3.2. Secure Configuration
All network devices, end-user devices, and software are configured to minimise vulnerabilities.
- Requirement: All default passwords and generic administrative accounts must be changed immediately upon installation or deployment.
- Device Hardening: Unnecessary user accounts, services, applications, and ports will be disabled or removed from all devices, including servers, workstations, and network equipment.

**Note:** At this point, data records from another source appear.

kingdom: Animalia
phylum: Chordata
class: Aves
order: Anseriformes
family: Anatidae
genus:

3.3. Access Control (User Accounts)
Access to corporate data and services is controlled and managed based on the principle of least privilege.
- Requirement: All users must be provisioned with unique, named accounts. Shared accounts are prohibited.
- Password Policy: Users must comply with the current Strong Password Policy which requires passwords to meet minimum length, complexity, and unique character requirements. Multi-Factor Authentication (MFA) shall be deployed wherever possible, especially for remote and administrative access.
- Administrative Access: Privileged access is strictly limited to necessary IT personnel and is only used when performing administrative tasks.
3.4. Malware Protection
Measures are in place to prevent the execution of known malicious software (malware) and to detect and respond to threats.
- Requirement: Approved anti-malware software must be installed and actively running on all in-scope devices (including desktop computers, laptops, and servers).
- Updates: Anti-malware signatures and definitions must be updated automatically, at a minimum of daily.
- Application Control: As per established policy, users are only permitted to install applications that have been explicitly approved by the IT Manager. The installation of unsigned or digitally invalid software is strictly prohibited.
3.5. Patch Management
Software vulnerabilities are addressed promptly to prevent exploitation.
- Requirement: All operating systems (OS), applications, and firmware on in-scope devices must be kept up-to-date.
- Timeliness: High-risk (critical) security patches for OS and software must be applied within 14 calendar days of release. All other updates must be applied within the defined maintenance schedule.
- Policy Compliance
Adherence to this Cyber Security Policy Statement is the responsibility of all personnel. Any policy non-compliance or suspected security incidents must be reported immediately to the IT Manager or a designated security contact.